O ataque ao Puesto Policial N° 4 na colônia Naranjito, distrito de Ybyrarobaná, departamento de Canindeyú, na noite de terça-feira, resultou na execução de dois policiais e um civil, reacendendo o debate sobre segurança e a presença de grupos armados no norte do Paraguai. As vítimas foram identificadas como os suboficiais Atilio Martínez Barrios, de 40 anos, e Herminio Ojeda González, de 32, e o funcionário civil Josemar Escobar Piris, de 38. Os agressores incendiaram o posto policial e veículos antes de fugir.

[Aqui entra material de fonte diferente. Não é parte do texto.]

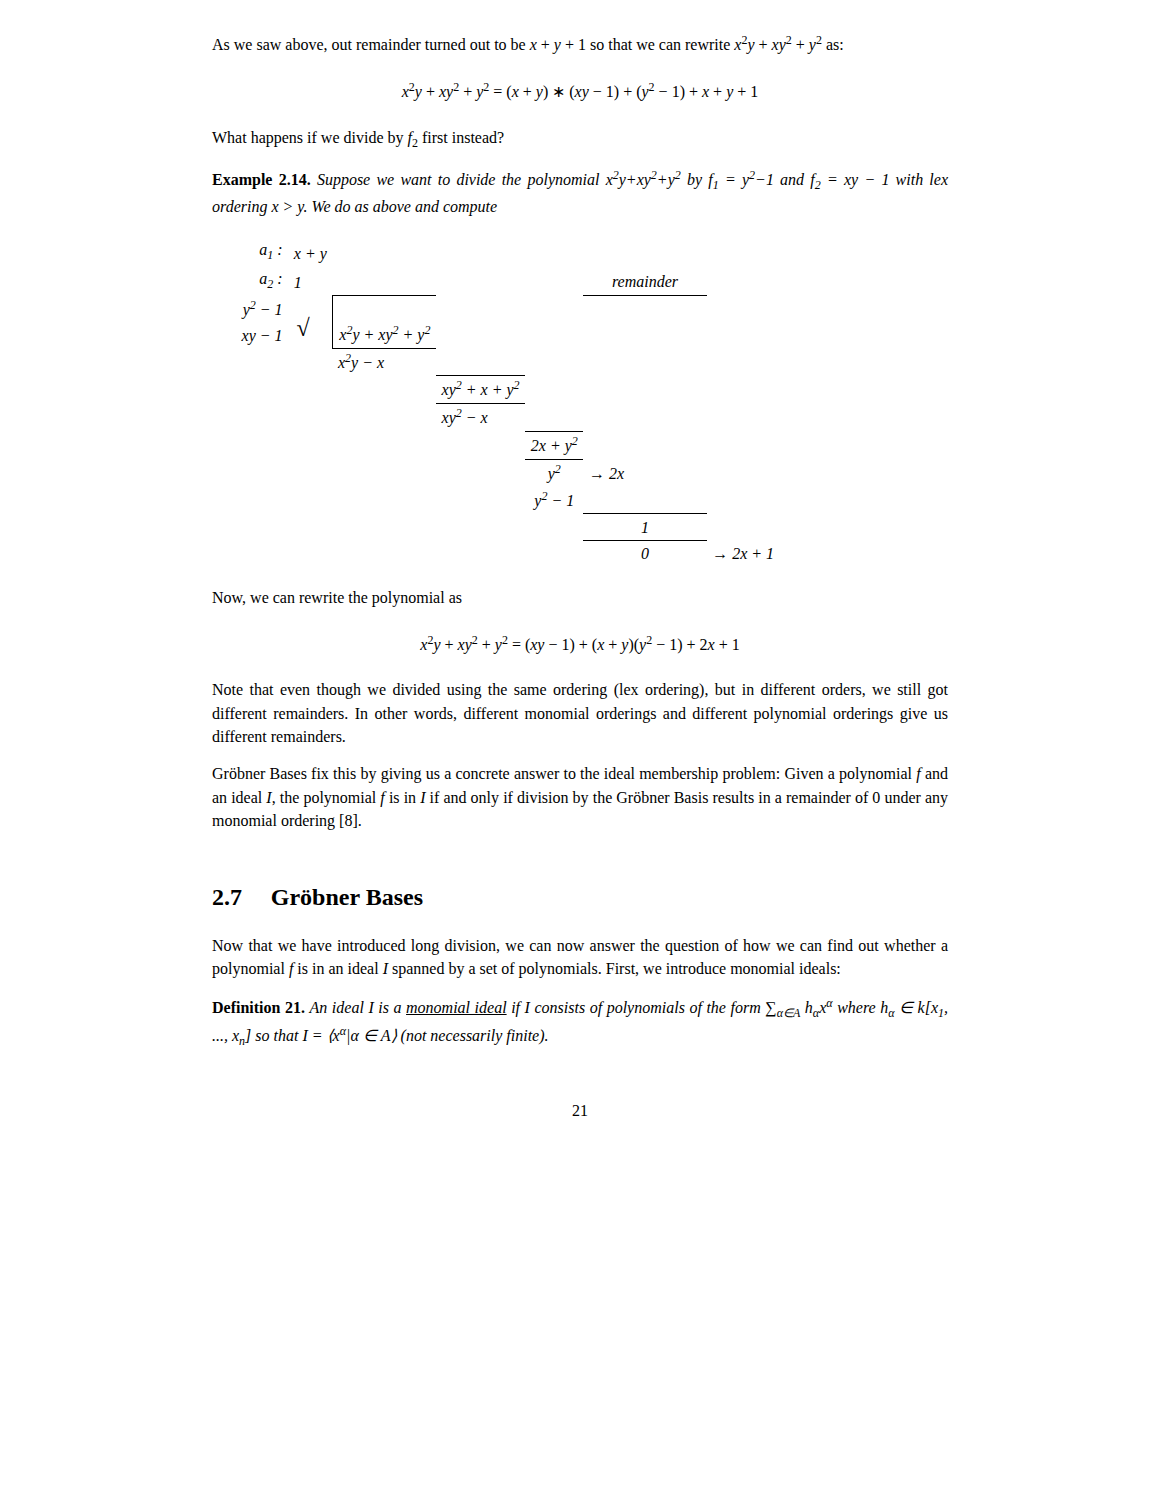As we saw above, out remainder turned out to be x + y + 1 so that we can rewrite x2y + xy2 + y2 as:
x2y + xy2 + y2 = (x + y) ∗ (xy − 1) + (y2 − 1) + x + y + 1
What happens if we divide by f2 first instead?
Example 2.14. Suppose we want to divide the polynomial x2y+xy2+y2 by f1 = y2−1 and f2 = xy − 1 with lex ordering x > y. We do as above and compute
| a 1 : | x + y | | | | | |
| a 2 : | 1 | | | | remainder | |
| y 2 − 1 | √ | x 2 y + xy 2 + y 2 | | | | |
| xy − 1 | | | | |
| | | x 2 y − x | | | | |
| | | | xy 2 + x + y 2 | | | |
| | | | xy 2 − x | | | |
| | | | | 2 x + y 2 | | |
| | | | | y 2 | → 2 x | |
| | | | | y 2 − 1 | | |
| | | | | | 1 | |
| | | | | | 0 | → 2 x + 1 |
Now, we can rewrite the polynomial as
x2y + xy2 + y2 = (xy − 1) + (x + y)(y2 − 1) + 2x + 1
Note that even though we divided using the same ordering (lex ordering), but in different orders, we still got different remainders. In other words, different monomial orderings and different polynomial orderings give us different remainders.
Gröbner Bases fix this by giving us a concrete answer to the ideal membership problem: Given a polynomial f and an ideal I, the polynomial f is in I if and only if division by the Gröbner Basis results in a remainder of 0 under any monomial ordering [8].
2.7 Gröbner Bases
Now that we have introduced long division, we can now answer the question of how we can find out whether a polynomial f is in an ideal I spanned by a set of polynomials. First, we introduce monomial ideals:
Definition 21. An ideal I is a monomial ideal if I consists of polynomials of the form ∑α∈A hαxα where hα ∈ k[x1, ..., xn] so that I = ⟨xα|α ∈ A⟩ (not necessarily finite).
21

O ministro do Interior, Enrique Riera, confirmou que as investigações, com base em laudos balísticos, apontam para a participação do Ejército del Pueblo Paraguayo (EPP). Segundo ele, uma das armas utilizadas foi vinculada a um ataque anterior a uma comissaria em Ybyrarobaná, em maio de 2025. Riera afirmou que o ataque foi uma ação conjunta do EPP com outros grupos criminosos da região, sugerindo uma "nova geração" do grupo formada por familiares de antigos membros.
No entanto, existem divergências dentro do próprio aparato de segurança. Enquanto o governo e o comando policial, liderado por César Silguero, sustentam a autoria do EPP, o comandante do Comando de Operações de Defesa Interna (CODI), general Alberto Gaona, pediu cautela e mantém abertas hipóteses envolvendo narcotráfico, crime organizado ou células camponesas armadas. O criminólogo Juan Martens criticou a mudança de versões oficiais em menos de 24 horas, classificando-a como improvisação que mina a credibilidade do Estado.
Produtores rurais da região manifestaram extrema preocupação. A empresa Agroganadera Pindó S.A. emitiu um comunicado exigindo que o Estado investigue uma possível ligação entre o atentado e as estruturas criminosas que, segundo a empresa, invadem sua propriedade há mais de uma década. Outros pecuaristas relataram assédio constante e a presença de indivíduos armados que se identificam como EPP.
Analistas de segurança ofereceram leituras distintas. Epifanio Barreto defende que o modus operandi, incluindo o roubo de armas e pertences das vítimas, é característico do EPP. Por outro lado, a ex-ministra Cecilia Pérez e a ativista Beatriz Denis, filha do ex-vice-presidente Óscar Denis (sequestrado pelo EPP em 2019), argumentaram que o ataque prova que o grupo não foi debilitado, mas sim se reestruturou e ampliou suas alianças, representando uma falha na estratégia de segurança.
O governo prometeu uma reavaliação da disposição das forças de segurança em Canindeyú, incluindo uma possível reorganização e realocação de efetivos para evitar que policiais fiquem expostos em postos isolados e mal equipados.